We’ve discussed these recent trends (and more) at length over the last few months. Certain commodities erupted in value as inflationary pressure mounted. Kolanovic believes it might only get worse moving forward as portfolios fail to adjust.
Many of today’s “investment managers have never experienced a rise in yields, commodities, value stocks, or inflation in any meaningful way,” Kolanovic said.
“Most portfolios are now vulnerable to a potential inflation shock.”
He continued, adding:
“The interplay of low market liquidity, systematic and macro/fundamental flows, the sheer size of financial assets that need to be rotated or hedges for inflation put on may cause outsized impact on inflationary and reflationary themes over the next year.”
That’s right, not just the next few weeks or months, but the next year. If Kolanovic’s prediction comes true, it could mean major pain for most passive “buy and hold” investors.
Active traders, on the other hand, are likely to emerge somewhat unscathed provided that they step out of the way in time.
Today, stocks teeter on the edge of a sell-off once more. Better-than-expected jobs data is lifting the market slightly, but it won’t be enough to kick-start a rally all on its own. After all, the Fed may view it as a reason to begin tapering in the near future.
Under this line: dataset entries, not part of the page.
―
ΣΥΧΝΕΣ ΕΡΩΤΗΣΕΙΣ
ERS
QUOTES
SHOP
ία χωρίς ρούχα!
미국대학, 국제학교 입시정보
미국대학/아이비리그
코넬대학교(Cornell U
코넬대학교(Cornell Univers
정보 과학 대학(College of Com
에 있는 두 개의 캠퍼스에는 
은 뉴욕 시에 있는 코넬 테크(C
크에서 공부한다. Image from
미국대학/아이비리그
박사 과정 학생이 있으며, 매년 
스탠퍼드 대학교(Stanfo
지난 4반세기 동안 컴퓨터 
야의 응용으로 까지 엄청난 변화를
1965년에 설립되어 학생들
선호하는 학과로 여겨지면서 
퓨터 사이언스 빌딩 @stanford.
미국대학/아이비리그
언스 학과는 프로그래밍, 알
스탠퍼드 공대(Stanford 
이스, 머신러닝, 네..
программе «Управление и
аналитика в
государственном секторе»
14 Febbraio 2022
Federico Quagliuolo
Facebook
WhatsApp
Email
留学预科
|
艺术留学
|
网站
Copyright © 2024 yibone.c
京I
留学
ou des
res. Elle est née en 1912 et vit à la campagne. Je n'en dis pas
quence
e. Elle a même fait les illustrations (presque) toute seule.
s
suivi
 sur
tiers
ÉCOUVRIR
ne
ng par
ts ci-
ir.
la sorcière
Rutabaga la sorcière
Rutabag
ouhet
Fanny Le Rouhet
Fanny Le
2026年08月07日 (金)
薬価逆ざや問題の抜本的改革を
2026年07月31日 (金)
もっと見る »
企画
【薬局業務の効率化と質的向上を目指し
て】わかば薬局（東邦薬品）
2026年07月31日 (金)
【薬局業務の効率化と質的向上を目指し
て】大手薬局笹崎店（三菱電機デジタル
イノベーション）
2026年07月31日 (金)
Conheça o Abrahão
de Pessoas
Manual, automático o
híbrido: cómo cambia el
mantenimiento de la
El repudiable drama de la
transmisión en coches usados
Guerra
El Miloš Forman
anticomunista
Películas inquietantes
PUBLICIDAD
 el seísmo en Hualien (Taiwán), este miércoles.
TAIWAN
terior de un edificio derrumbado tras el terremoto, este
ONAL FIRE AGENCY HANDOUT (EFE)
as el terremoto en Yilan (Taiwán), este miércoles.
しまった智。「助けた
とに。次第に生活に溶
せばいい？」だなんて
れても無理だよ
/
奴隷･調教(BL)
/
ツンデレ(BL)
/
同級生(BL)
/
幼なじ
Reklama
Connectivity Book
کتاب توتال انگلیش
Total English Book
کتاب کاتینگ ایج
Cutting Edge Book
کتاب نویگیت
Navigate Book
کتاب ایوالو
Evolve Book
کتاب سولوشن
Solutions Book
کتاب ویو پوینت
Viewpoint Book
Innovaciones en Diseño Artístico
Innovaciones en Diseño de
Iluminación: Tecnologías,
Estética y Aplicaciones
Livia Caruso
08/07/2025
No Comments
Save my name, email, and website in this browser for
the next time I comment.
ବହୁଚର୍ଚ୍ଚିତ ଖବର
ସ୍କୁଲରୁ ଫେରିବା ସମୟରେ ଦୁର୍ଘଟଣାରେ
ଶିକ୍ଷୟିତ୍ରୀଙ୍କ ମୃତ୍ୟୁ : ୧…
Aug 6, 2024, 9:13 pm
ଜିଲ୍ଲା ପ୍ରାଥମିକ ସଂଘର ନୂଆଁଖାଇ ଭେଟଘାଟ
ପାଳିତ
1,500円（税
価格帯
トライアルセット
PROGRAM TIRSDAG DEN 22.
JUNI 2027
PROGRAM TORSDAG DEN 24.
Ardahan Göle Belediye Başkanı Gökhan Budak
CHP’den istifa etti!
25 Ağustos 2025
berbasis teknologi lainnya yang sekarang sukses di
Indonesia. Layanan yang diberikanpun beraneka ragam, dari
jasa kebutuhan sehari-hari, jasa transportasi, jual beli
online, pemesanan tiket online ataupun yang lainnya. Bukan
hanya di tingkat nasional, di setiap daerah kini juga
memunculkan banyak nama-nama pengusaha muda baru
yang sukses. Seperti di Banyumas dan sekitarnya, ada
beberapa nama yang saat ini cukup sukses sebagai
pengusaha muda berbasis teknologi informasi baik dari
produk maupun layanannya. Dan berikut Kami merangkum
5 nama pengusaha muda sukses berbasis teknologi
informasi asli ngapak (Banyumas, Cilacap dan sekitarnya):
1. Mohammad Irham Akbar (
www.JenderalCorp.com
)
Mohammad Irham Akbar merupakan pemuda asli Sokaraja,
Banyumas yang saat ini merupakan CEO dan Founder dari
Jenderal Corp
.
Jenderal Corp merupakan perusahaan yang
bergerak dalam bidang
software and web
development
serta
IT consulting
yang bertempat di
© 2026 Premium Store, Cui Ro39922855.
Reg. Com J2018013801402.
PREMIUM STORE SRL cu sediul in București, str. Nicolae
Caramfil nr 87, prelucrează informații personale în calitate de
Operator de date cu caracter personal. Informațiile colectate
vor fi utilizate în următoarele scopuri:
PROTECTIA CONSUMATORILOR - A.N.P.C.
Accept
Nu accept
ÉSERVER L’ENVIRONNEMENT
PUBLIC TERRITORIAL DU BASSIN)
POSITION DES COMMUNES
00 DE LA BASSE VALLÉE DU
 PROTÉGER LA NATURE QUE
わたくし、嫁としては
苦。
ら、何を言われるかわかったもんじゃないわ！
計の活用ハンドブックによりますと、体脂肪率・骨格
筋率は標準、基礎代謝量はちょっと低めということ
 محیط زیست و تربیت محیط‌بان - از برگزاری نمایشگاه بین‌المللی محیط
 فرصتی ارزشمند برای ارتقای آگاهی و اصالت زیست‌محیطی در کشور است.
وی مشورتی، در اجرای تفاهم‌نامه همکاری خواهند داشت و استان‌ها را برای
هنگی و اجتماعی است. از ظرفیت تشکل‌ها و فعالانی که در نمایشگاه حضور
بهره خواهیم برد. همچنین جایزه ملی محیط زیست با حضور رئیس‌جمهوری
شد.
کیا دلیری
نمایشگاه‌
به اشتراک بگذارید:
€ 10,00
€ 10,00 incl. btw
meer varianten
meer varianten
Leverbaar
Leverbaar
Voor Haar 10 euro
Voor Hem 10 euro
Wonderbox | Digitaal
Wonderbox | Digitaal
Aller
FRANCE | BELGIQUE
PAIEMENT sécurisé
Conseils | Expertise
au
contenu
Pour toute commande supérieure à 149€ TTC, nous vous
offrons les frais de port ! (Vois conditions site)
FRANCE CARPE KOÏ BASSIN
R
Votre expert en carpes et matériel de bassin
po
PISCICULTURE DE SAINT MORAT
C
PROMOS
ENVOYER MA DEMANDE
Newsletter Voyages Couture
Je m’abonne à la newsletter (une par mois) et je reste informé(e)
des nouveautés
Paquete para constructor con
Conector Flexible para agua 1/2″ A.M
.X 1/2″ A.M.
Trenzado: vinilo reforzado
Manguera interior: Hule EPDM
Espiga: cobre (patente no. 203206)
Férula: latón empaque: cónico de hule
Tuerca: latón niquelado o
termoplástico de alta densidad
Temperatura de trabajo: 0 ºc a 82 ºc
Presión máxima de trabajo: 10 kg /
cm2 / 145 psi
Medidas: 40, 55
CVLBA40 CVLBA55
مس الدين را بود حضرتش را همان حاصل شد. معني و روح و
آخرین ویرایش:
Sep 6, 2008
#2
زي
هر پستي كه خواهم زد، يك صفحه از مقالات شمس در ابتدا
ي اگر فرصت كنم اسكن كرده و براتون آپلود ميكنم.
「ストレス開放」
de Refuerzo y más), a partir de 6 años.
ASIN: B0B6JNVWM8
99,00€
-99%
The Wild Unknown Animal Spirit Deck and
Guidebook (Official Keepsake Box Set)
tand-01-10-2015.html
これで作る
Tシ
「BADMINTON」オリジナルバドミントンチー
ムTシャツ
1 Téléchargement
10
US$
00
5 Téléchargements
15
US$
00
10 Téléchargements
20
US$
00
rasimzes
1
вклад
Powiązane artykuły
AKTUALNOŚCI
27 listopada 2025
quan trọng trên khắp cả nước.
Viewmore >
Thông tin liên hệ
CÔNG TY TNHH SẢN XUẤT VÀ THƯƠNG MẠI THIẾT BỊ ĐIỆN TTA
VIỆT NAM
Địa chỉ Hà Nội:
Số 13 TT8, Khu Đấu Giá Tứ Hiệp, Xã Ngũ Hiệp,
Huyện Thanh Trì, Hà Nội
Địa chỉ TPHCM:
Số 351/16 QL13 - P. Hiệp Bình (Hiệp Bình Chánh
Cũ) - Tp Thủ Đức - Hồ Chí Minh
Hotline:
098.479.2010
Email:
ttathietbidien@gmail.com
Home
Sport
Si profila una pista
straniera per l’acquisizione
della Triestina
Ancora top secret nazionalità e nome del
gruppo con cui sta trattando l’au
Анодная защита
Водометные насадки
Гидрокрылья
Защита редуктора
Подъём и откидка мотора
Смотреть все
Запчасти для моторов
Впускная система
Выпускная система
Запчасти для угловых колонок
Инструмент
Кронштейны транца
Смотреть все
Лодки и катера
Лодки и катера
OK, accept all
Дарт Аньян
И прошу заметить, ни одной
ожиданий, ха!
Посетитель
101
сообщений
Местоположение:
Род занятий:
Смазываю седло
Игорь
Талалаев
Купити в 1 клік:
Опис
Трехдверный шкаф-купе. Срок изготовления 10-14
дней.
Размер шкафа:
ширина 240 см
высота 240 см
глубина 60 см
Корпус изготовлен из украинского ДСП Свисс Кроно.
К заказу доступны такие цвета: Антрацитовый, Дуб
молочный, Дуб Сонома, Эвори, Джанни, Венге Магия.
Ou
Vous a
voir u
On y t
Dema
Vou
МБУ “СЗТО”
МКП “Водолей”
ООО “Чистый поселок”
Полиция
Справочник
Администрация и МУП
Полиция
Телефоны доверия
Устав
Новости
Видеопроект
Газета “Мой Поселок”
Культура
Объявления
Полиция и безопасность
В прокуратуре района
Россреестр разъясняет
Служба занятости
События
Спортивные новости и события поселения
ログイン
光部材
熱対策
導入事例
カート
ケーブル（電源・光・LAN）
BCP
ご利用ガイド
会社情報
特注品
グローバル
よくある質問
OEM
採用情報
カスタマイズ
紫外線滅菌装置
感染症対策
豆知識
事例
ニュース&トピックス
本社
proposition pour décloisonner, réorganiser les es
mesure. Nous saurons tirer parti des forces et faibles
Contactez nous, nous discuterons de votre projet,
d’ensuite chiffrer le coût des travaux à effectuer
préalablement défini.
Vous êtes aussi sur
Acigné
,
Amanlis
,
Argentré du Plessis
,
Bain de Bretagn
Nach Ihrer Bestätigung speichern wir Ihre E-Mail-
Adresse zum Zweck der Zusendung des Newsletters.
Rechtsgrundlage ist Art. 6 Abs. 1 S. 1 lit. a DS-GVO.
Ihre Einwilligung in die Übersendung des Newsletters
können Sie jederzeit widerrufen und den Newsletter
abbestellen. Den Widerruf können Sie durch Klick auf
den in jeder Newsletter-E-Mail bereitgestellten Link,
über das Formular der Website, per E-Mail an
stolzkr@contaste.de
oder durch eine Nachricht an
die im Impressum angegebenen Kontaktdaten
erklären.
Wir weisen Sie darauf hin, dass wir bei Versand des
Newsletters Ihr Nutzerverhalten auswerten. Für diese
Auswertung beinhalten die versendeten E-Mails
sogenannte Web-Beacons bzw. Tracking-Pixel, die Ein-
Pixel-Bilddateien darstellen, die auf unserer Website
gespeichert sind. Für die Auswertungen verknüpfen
“Today’s read is another proof point that we’re one step closer to full economic recovery, sooner than some may have expected,” explained Mike Loewengart, managing director of investment strategy at E-Trade Financial.
“As we see some serious momentum building on the jobs front, all eyes will be on how this plays into action taken by the Fed, if any.”
And so, good news could be bad news once again as nearly every economic metric rises.